Evde saklanan Mario, her şeyi duymuştur. Kadın, adeta bütün kinini kusar ve evden ayrılır. Ardından Pablo Neruda ve postacı arasında çok özel bir diyalog geçer:
Neruda: Benim şiirlerimle kızı başta çıkarmışsın.
Postacı: Senin yazdığın şiirle kızı baştan çıkardığım doğru. Ama o şiir sana ait değil.
Neruda: Benim yazdığım şiirin bana ait olmadığını mı söylüyorsun?
Postacı: Evet. Şiir yazana değil ihtiyacı olana aittir.
Pablo Neruda ve postacı filminde geçen bu diyalog, insanı sanatın özü hakkında bir kere daha düşündürür.

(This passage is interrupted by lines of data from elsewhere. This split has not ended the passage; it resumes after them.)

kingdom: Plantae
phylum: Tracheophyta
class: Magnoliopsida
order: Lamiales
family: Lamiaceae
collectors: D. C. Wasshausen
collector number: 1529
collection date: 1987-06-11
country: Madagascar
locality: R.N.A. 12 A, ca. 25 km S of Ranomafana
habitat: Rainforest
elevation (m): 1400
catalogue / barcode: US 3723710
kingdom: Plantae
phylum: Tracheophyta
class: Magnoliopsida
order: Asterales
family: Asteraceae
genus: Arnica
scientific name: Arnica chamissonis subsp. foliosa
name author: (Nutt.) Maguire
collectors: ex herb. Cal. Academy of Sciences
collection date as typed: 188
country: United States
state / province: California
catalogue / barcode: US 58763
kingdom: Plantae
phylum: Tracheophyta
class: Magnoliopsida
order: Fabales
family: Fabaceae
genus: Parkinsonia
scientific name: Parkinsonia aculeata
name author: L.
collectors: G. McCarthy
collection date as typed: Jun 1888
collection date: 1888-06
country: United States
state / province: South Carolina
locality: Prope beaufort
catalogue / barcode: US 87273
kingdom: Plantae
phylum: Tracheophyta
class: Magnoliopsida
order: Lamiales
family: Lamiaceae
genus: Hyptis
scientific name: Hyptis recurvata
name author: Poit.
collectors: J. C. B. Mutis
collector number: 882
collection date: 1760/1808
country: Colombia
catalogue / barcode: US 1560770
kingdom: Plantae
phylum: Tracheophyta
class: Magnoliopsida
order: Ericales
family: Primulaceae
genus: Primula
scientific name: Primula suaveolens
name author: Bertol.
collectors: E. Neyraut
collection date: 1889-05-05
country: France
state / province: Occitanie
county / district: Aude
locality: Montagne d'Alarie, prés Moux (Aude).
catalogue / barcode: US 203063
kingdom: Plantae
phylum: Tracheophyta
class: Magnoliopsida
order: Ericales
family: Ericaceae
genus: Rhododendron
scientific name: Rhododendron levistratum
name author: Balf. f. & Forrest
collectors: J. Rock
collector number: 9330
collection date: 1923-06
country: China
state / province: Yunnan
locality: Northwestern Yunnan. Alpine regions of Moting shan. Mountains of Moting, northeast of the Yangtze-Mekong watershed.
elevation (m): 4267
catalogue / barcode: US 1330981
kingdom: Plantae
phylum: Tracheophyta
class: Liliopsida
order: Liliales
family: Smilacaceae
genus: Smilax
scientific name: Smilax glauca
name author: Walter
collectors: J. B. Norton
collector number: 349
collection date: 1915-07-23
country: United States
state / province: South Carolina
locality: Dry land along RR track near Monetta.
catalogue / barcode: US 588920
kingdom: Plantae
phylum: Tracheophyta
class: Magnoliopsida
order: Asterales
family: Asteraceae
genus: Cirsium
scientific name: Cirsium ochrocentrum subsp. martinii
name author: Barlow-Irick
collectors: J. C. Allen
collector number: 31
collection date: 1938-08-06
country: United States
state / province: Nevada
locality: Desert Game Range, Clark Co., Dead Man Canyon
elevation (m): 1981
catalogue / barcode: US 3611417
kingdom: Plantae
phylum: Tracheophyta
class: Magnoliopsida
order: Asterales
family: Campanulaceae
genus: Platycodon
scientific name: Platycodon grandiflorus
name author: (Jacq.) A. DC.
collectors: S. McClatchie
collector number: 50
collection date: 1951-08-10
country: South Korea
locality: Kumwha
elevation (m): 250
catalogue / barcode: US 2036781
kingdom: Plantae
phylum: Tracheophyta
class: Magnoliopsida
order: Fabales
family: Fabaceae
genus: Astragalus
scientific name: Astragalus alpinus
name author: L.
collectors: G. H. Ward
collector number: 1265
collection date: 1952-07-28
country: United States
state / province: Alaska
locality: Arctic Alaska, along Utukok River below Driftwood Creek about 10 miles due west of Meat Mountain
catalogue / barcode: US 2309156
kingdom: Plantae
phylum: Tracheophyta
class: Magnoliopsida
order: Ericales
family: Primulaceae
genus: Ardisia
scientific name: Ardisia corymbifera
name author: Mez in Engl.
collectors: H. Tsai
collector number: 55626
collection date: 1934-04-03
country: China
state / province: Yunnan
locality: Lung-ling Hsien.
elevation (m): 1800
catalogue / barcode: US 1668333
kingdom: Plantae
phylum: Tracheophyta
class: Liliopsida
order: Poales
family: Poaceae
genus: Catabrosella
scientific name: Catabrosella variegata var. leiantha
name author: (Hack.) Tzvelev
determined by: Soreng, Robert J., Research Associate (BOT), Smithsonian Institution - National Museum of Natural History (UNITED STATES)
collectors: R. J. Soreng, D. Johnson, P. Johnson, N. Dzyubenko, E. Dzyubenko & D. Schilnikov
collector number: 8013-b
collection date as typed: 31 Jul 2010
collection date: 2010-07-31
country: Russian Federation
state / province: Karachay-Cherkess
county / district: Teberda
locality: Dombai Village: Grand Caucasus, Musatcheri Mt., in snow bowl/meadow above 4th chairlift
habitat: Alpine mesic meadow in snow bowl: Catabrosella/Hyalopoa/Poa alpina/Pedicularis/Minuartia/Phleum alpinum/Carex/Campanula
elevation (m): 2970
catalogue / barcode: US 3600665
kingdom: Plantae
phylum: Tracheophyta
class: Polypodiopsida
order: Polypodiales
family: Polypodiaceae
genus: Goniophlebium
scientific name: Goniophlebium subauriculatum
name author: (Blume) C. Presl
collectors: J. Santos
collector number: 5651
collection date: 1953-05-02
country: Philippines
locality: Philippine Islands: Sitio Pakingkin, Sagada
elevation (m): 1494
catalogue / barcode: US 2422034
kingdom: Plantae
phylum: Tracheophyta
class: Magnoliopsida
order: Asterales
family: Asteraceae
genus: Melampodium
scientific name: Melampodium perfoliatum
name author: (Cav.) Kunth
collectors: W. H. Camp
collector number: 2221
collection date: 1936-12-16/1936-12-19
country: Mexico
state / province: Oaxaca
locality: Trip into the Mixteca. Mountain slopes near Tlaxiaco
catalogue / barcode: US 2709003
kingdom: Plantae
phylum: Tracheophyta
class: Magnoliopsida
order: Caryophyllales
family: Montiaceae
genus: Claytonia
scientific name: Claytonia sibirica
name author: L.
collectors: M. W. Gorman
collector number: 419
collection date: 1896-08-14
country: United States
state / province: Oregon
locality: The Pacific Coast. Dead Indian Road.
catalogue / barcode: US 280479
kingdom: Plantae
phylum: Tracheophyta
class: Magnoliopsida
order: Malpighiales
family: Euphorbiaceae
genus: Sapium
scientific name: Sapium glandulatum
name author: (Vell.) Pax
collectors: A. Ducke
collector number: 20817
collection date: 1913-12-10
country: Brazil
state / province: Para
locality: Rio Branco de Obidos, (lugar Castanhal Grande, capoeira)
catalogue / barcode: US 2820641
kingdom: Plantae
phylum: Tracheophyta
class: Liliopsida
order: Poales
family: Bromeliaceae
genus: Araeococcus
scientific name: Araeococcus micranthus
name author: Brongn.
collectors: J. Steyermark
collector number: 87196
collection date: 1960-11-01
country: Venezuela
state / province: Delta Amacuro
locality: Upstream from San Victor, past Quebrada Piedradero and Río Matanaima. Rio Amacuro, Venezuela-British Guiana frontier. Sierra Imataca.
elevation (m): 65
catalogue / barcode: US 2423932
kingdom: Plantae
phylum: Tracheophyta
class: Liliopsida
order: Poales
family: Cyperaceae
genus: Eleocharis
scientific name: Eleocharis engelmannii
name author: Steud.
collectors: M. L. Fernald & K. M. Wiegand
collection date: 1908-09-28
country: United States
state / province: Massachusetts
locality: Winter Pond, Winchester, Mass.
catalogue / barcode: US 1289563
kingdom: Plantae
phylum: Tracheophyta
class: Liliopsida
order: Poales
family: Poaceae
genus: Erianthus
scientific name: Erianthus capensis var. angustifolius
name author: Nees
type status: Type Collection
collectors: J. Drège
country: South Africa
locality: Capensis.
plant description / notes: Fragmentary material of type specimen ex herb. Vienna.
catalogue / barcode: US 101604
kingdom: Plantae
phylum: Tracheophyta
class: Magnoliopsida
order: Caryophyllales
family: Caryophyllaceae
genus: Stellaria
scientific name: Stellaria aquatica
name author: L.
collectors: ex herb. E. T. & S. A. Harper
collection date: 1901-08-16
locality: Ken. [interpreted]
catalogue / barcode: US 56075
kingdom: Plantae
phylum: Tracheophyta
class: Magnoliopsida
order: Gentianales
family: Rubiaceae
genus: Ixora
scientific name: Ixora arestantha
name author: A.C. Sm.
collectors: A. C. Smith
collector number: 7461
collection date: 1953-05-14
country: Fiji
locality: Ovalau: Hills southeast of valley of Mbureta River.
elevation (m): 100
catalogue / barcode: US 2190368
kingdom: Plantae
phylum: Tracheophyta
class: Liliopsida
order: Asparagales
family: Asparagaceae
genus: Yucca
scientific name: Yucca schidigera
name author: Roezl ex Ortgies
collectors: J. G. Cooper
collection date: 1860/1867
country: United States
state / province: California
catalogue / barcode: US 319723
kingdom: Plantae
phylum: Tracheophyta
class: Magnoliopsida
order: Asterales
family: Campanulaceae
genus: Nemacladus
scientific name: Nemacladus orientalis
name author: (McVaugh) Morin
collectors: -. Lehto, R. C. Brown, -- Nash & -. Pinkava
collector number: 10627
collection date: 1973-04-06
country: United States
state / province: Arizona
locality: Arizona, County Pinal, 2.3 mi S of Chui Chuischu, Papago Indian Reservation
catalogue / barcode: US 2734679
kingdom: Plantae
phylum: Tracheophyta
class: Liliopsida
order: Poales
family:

Sahi, bir şiir kime aittir?
Massimo Troisi: Filmdeki ve Yaşamdaki Benzerlik
Filmde Mario Ruoppolo karakterini canlandıran Massimo Troisi, filmden önce, yaşadığı kalp rahatsızlığı nedeniyle tedavi olmak zorundadır. Fakat filmin çekimlerinin ertelenmemesi adına, tedavisini ertelemeyi tercih eder. Filmde, bir gösteri sırasında polisin müdahalesi nedeniyle hayatını kaybeden Mario, gerçek hayatta film çekimlerinden 1 yıl sonra hayatını kaybeder. Bu çok ilginç tesadüf, birçok açıdan sancılıdır.
Massimo Troisi, filmin başarısını görecek kadar yaşayamamıştır. Filmde de sessiz sedasız hayatını kaybeden, daha doğrusu öldüğünü daha sonradan öğrendiğimiz Mario karakteri ile gerçek hayattaki Massimo ve Neruda, filmin konusu ve olaylar ve daha pek çok unsur; Il Postino filminin neden izlenmesi gerektiğini bir kere daha gözler önüne serer. Eğer bu filmi izlemediyseniz, şimdi filmin o derin sularına dalmanın vakti!